During his international career, Ellsworth won a Pan Am silver in 2006 and gold in 2012; a gold at the Three Nations Challenge in 2008, a bronze at the ISF Men's World Championship in 2009 and two weeks ago won a gold medal at the World Championship. He is a six-time Canadian Championship all-star outfielder and a two-time top batter at the national championship tournament.

Ellsworth said playing for the national team wasn't even on his radar when he got the call.

"Coming from a small province I was overwhelmed with the opportunity to play for a team in the United States," he said. "It was a dream of mine — kids should always set goals — and one training camp led to another one it just snowballed from there."

He said his involvement with the national team has been life-changing and said he has made softball friends all over the world that he is constantly in touch with.

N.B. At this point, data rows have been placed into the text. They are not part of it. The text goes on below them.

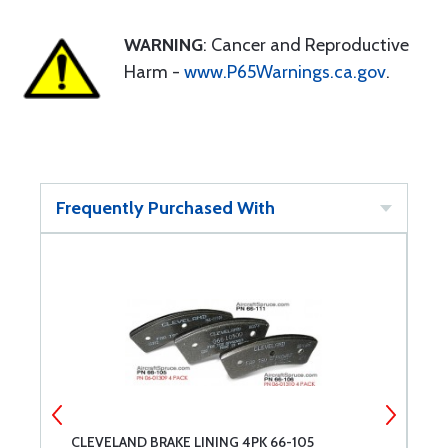
WARNING
: Cancer and Reproductive
Harm -
www.P65Warnings.ca.gov
.
Frequently Purchased With
CLEVELAND BRAKE LINING 4PK 66-105
C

"With the way technology is now, I have friends in Argentina, Venezuela, Australia and you can talk to them every day and it doesn't cost you anything," Ellsworth said. "Years ago you didn't have that luxury. That's going to be the tough thing about walking away; not getting to see these people anymore."

Really retiring?

 Ellsworth said the softball scene in P.E.I. is growing and he plans to stay heavily involved in the sport upon his retirement as a player. The boys program had a half-decade absence and Ellsworth, who sits on the Softball PEI Board, said it is up and running again with two leagues (Under-12 and Under14) going.

Team Canada coach John Stuart does not believe Ellsworth is actually packing it in.

"He's retired before and come back," Stuart said with a grin. "If we could win gold it would be a nice way for him to go out of the game, but he's still got some years left. He's one of our captains and he's a key component to this team. His play at the plate and in the field is outstanding."

Asked if there is a single moment from his international career he'll always remember, Ellsworth said that's easy. And it wasn't even anything he did.

"It was seeing Devon McCullough pitch two weeks ago in Saskatoon," Ellsworth said. "Here is a hometown boy with 8,000 people sitting in aluminum bleachers and we had just taken the lead over New Zealand. He comes in and shuts the door and there were 8,000 people chanting his name. He struck the last guy out on a change up and the place went nuts. I will never forget it."

Ellsworth believes Canada can win gold Saturday, but takes nothing for granted.

"Our first baseman Steve Mullaley said at the start of the week it's a four- or five-team race now; it's not just Canada and the United States like it used to be," Ellsworth said. "You kind of hope you are going to get there, but you set your goals one stage at a time."